Set exercise:
Count the lines in the items below that contain the word "artery", treating case as significant. Give only the number.
-------- Provided material --------
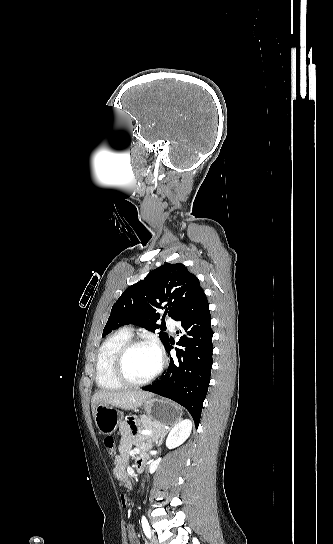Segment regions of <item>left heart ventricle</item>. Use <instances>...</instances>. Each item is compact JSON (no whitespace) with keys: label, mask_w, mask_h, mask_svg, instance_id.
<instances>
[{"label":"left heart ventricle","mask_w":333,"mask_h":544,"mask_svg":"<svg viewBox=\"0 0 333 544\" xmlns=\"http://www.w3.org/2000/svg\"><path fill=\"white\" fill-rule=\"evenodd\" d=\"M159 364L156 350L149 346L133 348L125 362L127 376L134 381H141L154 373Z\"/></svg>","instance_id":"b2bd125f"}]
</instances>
--------
-------- Provided material --------
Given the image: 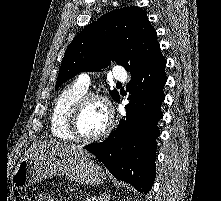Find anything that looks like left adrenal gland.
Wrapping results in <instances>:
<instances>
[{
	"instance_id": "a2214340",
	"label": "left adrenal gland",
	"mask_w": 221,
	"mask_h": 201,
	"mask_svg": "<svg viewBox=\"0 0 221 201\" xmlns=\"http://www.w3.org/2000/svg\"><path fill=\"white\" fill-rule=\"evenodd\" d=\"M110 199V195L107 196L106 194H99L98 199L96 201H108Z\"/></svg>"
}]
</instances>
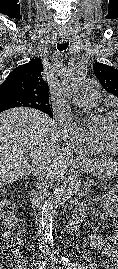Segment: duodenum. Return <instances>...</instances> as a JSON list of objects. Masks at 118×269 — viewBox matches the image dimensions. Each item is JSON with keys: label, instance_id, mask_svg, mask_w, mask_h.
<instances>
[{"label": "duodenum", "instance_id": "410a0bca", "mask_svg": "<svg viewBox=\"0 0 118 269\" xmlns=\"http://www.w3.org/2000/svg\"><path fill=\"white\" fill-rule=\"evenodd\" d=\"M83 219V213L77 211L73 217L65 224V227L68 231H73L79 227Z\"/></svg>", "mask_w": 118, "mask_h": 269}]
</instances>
--------
-------- Provided material --------
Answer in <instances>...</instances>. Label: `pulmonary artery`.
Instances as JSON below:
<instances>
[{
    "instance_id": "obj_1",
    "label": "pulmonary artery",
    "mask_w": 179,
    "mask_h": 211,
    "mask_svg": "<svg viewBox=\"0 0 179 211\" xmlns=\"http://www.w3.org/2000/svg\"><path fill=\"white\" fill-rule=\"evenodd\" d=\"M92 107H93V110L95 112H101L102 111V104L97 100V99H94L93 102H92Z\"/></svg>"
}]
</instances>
--------
Final result:
2